Véritable fenêtre cinématographique sur un pays - la Tunisie - en plein chamboulement culturel, économique et social, une nation engoncée dans une sorte d'incertitude constante, un chaos propice à la dépression et à l'anxiété, la péloche suit ce qui peut se voir comme un esprit " sauveur ", Selma, une psychothérapeute parisienne intimement " moderne ", une vraie femme de son époque qui fait son comeback dans un pays dont la culture n'est justement, pas encore aligné à la même allure.
Si elle a pu goûté à une forme de liberté pendant ses études de psychothérapie en France (elle a vécue une vie jugé par les siens comme anti-conventionnel, tant elle n'a pas été forcée de se marier ni à se sentir coupable de ne pas avoir eu d'enfants), lorsqu'elle revient à Tunis pour ouvrir un cabinet sur le toit de l'immeuble de sa famille élargie et dysfonctionnelle, elle reçoit l'accueil d'une immigrée, faisant littéralement une étrangère dans sa propre maison.

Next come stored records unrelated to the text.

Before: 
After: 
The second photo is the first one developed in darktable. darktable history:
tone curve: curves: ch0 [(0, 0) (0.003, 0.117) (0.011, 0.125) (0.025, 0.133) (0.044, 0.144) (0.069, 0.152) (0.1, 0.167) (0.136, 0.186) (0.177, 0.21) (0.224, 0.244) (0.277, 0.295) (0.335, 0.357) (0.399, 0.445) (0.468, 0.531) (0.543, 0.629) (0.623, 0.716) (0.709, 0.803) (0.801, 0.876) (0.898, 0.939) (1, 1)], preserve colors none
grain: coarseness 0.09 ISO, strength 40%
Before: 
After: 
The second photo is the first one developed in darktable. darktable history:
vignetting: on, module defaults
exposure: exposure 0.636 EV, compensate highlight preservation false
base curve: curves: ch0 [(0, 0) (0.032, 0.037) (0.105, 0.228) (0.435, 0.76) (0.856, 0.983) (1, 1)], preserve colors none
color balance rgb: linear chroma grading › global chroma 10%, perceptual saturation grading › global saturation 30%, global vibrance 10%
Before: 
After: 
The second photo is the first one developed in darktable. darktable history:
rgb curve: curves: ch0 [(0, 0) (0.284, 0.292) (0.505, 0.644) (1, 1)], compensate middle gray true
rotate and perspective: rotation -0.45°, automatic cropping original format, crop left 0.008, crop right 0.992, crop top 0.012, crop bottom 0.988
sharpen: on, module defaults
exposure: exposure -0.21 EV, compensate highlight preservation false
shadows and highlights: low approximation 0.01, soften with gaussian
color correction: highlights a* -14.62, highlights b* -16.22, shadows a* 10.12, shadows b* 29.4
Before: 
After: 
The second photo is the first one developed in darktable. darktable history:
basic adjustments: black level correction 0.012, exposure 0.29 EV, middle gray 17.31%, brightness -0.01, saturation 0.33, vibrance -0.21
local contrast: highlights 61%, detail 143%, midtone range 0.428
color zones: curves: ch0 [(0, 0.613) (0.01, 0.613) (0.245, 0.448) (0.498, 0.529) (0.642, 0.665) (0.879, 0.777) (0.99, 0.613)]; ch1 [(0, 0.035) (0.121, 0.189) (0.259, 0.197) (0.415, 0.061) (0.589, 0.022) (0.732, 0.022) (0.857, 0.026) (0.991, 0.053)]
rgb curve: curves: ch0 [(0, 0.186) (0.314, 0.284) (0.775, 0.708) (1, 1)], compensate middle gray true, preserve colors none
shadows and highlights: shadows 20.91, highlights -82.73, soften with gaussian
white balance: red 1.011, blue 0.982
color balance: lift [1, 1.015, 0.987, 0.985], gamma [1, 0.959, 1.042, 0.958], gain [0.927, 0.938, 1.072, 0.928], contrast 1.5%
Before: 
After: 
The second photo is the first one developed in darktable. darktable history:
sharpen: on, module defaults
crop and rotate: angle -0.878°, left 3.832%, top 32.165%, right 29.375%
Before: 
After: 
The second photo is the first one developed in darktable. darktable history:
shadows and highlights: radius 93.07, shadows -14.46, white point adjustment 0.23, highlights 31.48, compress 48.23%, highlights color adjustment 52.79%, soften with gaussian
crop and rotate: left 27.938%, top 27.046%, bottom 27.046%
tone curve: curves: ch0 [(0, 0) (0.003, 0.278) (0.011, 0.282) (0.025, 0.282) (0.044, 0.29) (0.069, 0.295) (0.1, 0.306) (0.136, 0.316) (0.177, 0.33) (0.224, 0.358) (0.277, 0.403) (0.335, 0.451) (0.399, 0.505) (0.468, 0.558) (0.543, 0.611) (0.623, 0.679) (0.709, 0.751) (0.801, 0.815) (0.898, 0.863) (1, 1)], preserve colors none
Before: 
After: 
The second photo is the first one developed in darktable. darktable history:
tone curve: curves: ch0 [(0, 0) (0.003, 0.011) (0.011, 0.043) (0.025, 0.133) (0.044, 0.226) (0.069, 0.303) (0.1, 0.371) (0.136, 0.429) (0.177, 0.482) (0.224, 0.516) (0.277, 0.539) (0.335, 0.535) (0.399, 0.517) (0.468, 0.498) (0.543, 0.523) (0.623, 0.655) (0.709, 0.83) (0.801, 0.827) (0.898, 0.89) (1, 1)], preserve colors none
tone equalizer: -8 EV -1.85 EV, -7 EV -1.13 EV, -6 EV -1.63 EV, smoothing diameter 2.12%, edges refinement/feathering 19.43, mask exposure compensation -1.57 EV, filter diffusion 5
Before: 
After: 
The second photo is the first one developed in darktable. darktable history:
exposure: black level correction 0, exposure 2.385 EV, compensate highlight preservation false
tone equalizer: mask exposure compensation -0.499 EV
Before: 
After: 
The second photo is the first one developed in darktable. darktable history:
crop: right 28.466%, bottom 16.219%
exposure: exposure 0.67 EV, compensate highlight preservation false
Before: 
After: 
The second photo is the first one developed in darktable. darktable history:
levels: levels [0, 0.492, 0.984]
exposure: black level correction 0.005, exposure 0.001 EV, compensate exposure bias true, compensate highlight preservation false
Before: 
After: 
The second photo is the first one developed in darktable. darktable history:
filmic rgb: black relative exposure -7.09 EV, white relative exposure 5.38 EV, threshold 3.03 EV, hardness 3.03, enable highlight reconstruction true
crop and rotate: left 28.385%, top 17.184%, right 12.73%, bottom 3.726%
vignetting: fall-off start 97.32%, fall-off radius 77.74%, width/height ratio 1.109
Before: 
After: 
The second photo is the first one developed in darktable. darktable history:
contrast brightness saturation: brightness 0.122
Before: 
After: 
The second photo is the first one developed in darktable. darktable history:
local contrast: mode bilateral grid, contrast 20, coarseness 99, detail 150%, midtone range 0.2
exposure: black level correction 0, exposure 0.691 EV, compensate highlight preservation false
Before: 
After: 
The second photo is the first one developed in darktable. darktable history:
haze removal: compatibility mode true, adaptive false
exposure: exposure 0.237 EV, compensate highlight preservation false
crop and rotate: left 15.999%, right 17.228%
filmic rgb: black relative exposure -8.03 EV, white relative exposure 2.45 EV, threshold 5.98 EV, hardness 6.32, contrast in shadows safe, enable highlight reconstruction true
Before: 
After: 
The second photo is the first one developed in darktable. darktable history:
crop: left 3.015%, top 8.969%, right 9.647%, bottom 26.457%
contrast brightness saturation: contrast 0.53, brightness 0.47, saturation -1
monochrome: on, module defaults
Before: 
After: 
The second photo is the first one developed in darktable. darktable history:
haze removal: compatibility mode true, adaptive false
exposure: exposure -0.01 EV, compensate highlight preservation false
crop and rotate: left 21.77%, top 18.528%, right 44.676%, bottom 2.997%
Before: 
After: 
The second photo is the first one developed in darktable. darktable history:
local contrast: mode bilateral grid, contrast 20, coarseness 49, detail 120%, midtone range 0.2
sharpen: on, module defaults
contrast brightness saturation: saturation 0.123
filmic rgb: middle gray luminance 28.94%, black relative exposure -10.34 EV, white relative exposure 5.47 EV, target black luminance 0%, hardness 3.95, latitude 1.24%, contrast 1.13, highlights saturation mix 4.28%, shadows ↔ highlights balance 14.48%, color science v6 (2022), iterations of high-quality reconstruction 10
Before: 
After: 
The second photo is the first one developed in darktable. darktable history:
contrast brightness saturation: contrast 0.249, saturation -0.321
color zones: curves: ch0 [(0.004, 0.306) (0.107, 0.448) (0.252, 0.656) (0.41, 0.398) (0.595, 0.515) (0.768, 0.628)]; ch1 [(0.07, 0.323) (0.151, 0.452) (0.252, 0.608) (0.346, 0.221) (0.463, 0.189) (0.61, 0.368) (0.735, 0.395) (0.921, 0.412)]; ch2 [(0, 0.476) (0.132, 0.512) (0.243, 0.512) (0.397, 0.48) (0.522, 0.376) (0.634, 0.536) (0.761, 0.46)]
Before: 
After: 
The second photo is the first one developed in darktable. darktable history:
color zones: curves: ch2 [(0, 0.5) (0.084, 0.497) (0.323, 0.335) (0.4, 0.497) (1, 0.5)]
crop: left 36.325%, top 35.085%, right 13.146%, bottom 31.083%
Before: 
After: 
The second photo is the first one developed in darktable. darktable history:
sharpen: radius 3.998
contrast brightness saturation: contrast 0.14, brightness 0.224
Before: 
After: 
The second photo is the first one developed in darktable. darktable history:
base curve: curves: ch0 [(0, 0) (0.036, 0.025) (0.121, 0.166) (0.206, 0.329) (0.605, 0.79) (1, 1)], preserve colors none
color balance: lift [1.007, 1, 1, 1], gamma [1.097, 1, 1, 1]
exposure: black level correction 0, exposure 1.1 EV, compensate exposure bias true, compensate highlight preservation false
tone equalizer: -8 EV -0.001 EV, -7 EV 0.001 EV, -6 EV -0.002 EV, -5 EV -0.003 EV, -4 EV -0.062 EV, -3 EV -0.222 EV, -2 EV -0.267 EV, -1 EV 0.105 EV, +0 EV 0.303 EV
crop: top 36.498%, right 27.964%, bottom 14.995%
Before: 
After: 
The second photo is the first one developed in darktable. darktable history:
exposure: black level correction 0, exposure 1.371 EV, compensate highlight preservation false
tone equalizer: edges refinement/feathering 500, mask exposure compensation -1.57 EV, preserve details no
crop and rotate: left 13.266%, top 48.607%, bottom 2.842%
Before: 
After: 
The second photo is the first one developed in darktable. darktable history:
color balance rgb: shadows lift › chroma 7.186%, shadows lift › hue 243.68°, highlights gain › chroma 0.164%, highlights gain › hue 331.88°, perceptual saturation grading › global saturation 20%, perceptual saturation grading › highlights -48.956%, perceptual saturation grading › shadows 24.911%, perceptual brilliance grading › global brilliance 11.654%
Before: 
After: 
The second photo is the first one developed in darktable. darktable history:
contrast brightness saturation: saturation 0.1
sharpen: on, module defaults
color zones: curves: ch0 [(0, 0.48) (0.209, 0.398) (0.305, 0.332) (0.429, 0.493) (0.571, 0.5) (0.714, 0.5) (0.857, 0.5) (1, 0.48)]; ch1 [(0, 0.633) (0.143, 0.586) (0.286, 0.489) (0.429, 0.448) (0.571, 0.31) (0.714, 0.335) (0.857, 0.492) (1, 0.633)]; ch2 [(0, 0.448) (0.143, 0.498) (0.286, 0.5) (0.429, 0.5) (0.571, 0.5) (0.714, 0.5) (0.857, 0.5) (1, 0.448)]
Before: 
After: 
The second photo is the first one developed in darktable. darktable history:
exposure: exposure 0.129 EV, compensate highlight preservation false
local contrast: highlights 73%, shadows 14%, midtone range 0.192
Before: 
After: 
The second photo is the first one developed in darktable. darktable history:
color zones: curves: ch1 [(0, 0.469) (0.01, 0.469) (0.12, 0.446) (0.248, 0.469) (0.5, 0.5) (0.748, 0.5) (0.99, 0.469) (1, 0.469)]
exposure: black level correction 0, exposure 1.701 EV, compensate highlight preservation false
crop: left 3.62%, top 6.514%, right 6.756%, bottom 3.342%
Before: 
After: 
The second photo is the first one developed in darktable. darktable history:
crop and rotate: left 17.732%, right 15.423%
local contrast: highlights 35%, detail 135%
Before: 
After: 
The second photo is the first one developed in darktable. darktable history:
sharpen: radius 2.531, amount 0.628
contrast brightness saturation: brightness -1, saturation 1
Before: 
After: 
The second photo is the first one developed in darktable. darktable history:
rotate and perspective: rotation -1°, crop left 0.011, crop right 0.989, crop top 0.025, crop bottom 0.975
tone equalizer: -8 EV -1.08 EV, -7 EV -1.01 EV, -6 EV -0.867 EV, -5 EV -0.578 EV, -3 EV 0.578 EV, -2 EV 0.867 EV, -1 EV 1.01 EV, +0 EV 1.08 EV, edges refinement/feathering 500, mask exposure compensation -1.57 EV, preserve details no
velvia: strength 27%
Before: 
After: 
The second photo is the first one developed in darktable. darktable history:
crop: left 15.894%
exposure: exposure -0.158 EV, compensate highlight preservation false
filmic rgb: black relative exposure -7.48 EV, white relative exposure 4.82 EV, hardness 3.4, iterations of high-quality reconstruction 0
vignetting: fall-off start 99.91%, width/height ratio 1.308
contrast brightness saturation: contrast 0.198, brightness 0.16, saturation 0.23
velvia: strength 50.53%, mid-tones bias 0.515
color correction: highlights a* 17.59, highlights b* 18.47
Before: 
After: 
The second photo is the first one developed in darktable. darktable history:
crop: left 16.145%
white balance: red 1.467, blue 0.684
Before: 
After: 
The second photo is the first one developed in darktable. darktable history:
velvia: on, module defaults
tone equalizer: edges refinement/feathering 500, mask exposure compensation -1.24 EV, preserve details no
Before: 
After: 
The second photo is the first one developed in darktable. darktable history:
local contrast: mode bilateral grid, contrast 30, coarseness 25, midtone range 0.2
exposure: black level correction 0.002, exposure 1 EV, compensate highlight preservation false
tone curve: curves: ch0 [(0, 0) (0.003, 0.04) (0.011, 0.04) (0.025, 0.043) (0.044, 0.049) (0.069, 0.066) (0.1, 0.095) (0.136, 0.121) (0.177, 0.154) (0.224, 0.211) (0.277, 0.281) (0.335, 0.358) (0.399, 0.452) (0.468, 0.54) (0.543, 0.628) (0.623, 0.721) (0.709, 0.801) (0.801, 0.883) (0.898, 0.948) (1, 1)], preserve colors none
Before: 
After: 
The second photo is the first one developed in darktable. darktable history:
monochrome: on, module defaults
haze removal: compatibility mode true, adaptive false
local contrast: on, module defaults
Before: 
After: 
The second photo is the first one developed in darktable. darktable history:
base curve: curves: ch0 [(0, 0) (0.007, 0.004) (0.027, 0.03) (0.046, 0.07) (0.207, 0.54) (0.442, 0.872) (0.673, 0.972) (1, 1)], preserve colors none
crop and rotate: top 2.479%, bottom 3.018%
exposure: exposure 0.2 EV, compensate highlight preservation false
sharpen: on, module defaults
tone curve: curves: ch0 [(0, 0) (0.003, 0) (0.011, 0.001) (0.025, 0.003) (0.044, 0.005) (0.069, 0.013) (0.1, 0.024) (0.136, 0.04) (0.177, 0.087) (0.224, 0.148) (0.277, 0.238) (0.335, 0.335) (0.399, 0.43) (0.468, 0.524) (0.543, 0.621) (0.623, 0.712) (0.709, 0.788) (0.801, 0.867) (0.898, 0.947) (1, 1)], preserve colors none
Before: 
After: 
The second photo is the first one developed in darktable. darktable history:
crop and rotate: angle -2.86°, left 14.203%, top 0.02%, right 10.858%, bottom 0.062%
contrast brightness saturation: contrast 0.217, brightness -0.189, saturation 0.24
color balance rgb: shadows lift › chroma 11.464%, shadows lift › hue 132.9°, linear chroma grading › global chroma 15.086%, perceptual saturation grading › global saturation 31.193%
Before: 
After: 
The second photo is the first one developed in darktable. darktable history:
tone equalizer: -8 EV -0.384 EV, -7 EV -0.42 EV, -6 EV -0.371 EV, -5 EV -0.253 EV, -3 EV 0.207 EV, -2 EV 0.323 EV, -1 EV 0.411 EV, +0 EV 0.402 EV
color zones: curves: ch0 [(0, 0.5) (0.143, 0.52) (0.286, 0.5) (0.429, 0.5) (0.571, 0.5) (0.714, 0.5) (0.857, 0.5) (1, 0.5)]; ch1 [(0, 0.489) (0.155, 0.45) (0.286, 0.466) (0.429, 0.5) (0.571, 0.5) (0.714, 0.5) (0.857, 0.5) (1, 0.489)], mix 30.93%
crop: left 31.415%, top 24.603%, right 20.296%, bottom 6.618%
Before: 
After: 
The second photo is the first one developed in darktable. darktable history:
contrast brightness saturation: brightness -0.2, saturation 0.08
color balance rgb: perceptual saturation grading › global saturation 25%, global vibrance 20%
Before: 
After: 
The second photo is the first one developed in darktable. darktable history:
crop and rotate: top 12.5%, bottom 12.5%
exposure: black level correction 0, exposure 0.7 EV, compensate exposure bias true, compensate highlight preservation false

C'est ce retour aux sources compliqué mais nécessaire (éclairée par un sentiment crédible d'isolement existentiel) couplé à une quête constante pour faire ses preuves et prouver sa valeur (intimement et professionnellement), qui est le coeur d'Un Divan à Tunis, comédie mordante qui appuie son humour entre les interactions entre la psychothérapeute et ses patients, dans une clinique peu à peu prospère ou tous les maux sont abordés, même les plus improbables et cocasses; symptômes d'un examen rafraîchissant et joliment sur deux cultures en conflit (un esprit libre et très européen, face à des individus conditionnés à embouteiller ses problèmes plutôt qu'à y faire face, qui passera pourtant du scepticisme à l'acceptation au gré du temps et des efforts).



Drôle mais trouvant un équilibre adéquat entre l'humour et une certaine gravité pour mettre en évidence avec suffisamment de pertinence, des problèmes communs et importants à aborder, le film ne serait sans doute rien sans la partition habitée de Golshifteh Farahani, dont la sincérité et le charme désinvolte font constamment mouche.
Elle campe avec énergie la lumineuse Selma, une héroïne singulièrement attachante et magnifiquement croquée, qui aime sa solitude (sans jamais s'en excuser) et retranscrit avec finesse les affrontements culturels complexes qui bouillonnent autour d'elle et en elle.
N'allant pas toujours où on le pense (même dans un léger virage romcom bien négocié), Un Divan à Tunis est un petit bout de cinéma un brin foutraque mais rafraîchissant, qui incarne sans aucun doute l'une des premières belles surprises de ce début d'année ciné 2020.